Excerpt: Social skills strategies for students on the autism spectrum are key to the development of healthy relationships and fulfilling social interactions.
Challenges with communication and social interaction are common in people who are diagnosed with autism spectrum disorders. This population often experience difficulties in interacting and communicating with others, which significantly affects their ability to form relationships. Relationships are an essential part of healthy functioning and overall wellbeing for everyone, but this is especially true for students, such as the post-high school ones we support at Transitions. So much of a student’s educational success relies on his or her ability to communicate, and thus form relationships, with their peers, teachers, coaches and others.

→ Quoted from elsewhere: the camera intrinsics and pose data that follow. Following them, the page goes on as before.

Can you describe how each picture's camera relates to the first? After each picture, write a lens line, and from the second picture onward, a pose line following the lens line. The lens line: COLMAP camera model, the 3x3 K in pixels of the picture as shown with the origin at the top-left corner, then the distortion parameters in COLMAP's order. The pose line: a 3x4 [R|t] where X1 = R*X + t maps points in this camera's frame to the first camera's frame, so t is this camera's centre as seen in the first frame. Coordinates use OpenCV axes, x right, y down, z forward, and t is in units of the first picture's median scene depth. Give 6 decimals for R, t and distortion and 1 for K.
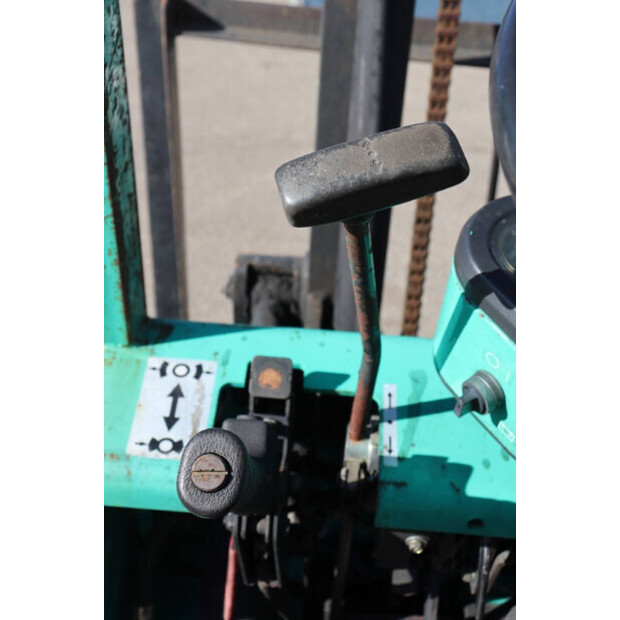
lens RADIAL K [[841.3, 0, 308.9], [0, 841.3, 308.2], [0, 0, 1]] dist [0.034754, 0.000000]
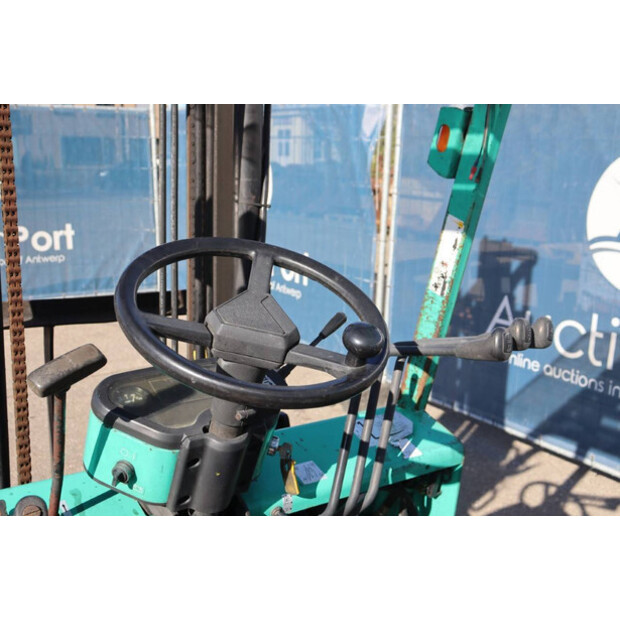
lens RADIAL K [[794.7, 0, 309.0], [0, 794.7, 308.6], [0, 0, 1]] dist [0.008027, 0.000000]
pose [[0.790169, -0.155952, 0.592715, -0.443793], [0.319210, 0.930281, -0.180780, 0.194915], [-0.523199, 0.332048, 0.784861, -0.749961]]
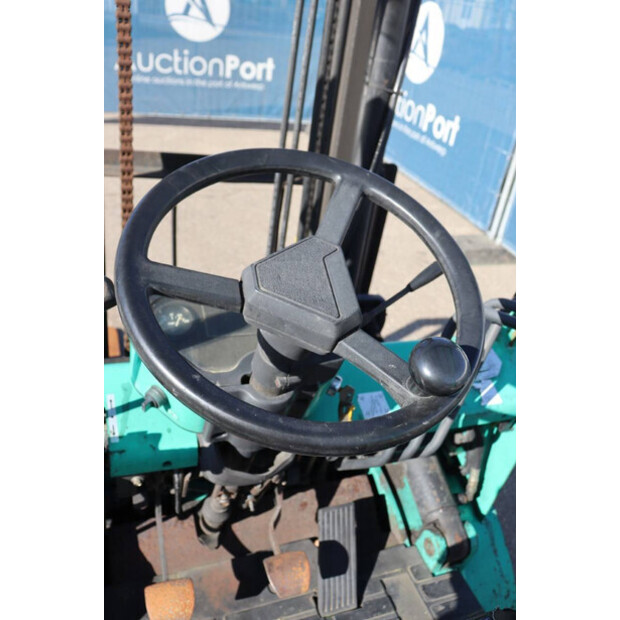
lens RADIAL K [[590.8, 0, 311.1], [0, 590.8, 312.4], [0, 0, 1]] dist [-0.069157, 0.000000]
pose [[0.922187, -0.127855, 0.364999, 0.063497], [0.116508, 0.991772, 0.053045, -0.097572], [-0.368778, -0.006392, 0.929496, -0.280645]]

It is vital that students on the autism spectrum receive the support they need to flourish socially. Thankfully, there is a lot of support out there. At the Transitions campus, near Albany, New York, we offer support programs and camps tailored to the various needs of the young people we support, including social skills strategies for students on the autism spectrum. But even if your student has not yet graduated from high school, there are still ways you can help them now to learn the social skills they need to navigate college, the career field and independent living as a whole.
Social Skills Strategies for Students with Autism
Parents, mentors and teachers of students on the autism spectrum have many options for supporting him or her in developing the necessary social skills for effective communication and building meaningful relationships.
- Model (and explain) – Young people typically learn through watching and imitating others. The more appropriate social behavior a child or teen sees, the more likely they are to incorporate it into his or her own social interactions. Because children and teens on the autism spectrum may not be able to fully understand what they are seeing, it is important to couple modeled behavior with explanations of what you are doing and why.
- Reinforce – Positive reinforcement is useful in teaching any child or teen, especially those on the autism spectrum. Give positive reinforcement immediately after the desired social behavior has occurred as a way to encourage and solidify future behaviors.
- Choose the teaching environment wisely – Children and teens on the autism spectrum are particularly attuned to environmental sensations (noise, light, etc.) and can become easily overwhelmed. When supporting the learning of social skills strategies for students on the autism spectrum, it is vital to be aware of possible sensory issues and alter the environment accordingly.
- Teach boundaries – Having a clear set of social boundaries and rules is essential in learning what is acceptable and what is not, in terms of appropriate social behavior. Children and teens on the autism spectrum tend to have trouble understanding the “unwritten” boundaries, so giving them concrete expectations is often necessary. Give them clear guidelines about things such as personal space, expressions of affection, sensitive topics and more.
- Role-playing and social “scripts” – One of the most effective ways to teach social skills strategies to children and teens on the autism spectrum is using role-playing and “scripts” or stories. Social “scripts” are written narratives describing common social situations the student may encounter (i.e. – riding the school bus, waiting in the lunch line, etc.). Social scripts are great for students on the autism spectrum because they provide structure and predictability to situations that otherwise might seem scary or overwhelming.
Whether or not a child or teen receives outside intervention or educational assistance, there are many well-defined ways to support the learning of social skills strategies for students on the autism spectrum.